Coaching the U.S. Ryder Cup Win

by marilyn on October 2, 2008

Sports analogies are often used in describing coaching so I was particularly interested in reading about how Paul Azinger, captain of the U.S. Ryder Cup team, used traditional coaching techniques to bring his team of rugged individuals to victory recently. The keys to their success: a clear, well-defined plan and personal profiles on each player so the coach really knew who they were and how to pull on each team member’s unique strengths and get them to bond as a team.

His actions? He put four guys together in practice rounds and they played together every day. During the competition, they were the four guys that stayed together the whole week and were never going to come out of their small group. Azinger found the way to create the missing unity by how he organized the 12 individualists.

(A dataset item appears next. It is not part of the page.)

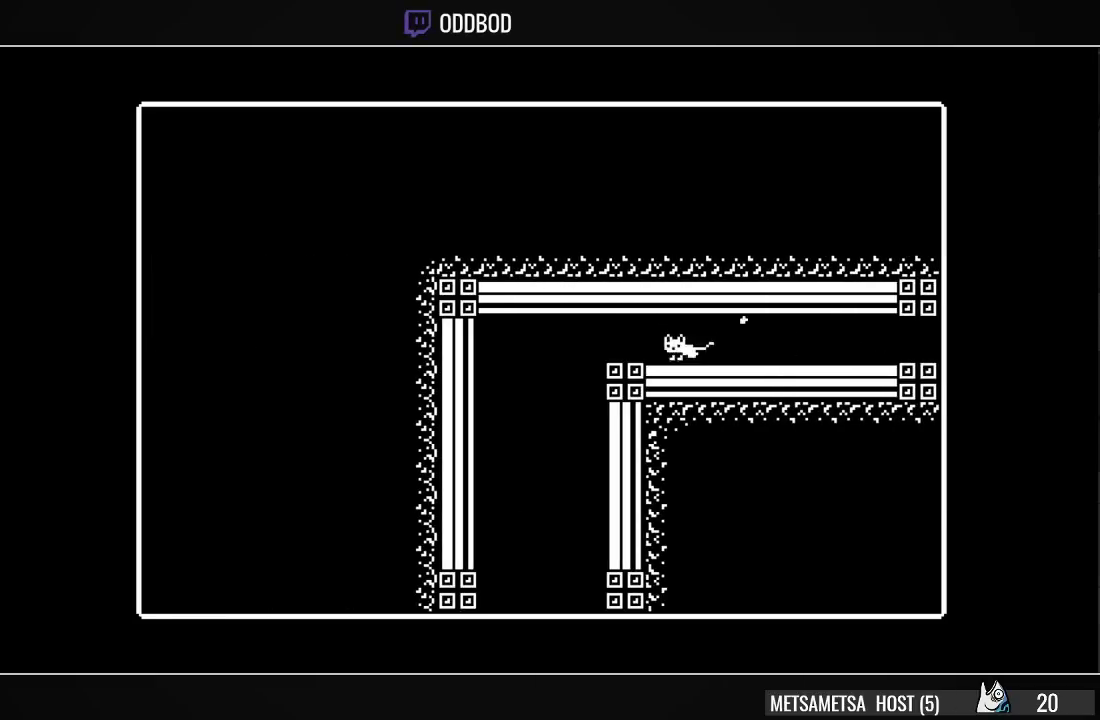
{"buttons": [], "right_stick": "center", "events": [[400, "DPAD_LEFT", "up"]]}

His inspiration? Four or five years ago, he said he watched what turned out to be a military documentary showing an old SAS tactic of forming “clusters” and thought it would be something he would do if he ever became Ryder Cup captain. He also devoured psychology books for two years, gave all the players (whether they liked it or not we’ll have to assume) personality or style assessments, split them into three groups and assigned an assistant captain to look after them as they ate, practiced, laughed together and bonded. Azinger then sat back and let the bonding ritual take its course. In the end, it was, however, up to the players. He said, “I had to trust my guys and they came through.”

This is coaching at its best– planning, assessing and speaking to the team members’ individual strengths, motivating through creating a positive environment, and, above all, trust in your people. Skill is absolutely necessary but not sufficient for top performance. This is where coaching (pardon the pun) comes into play.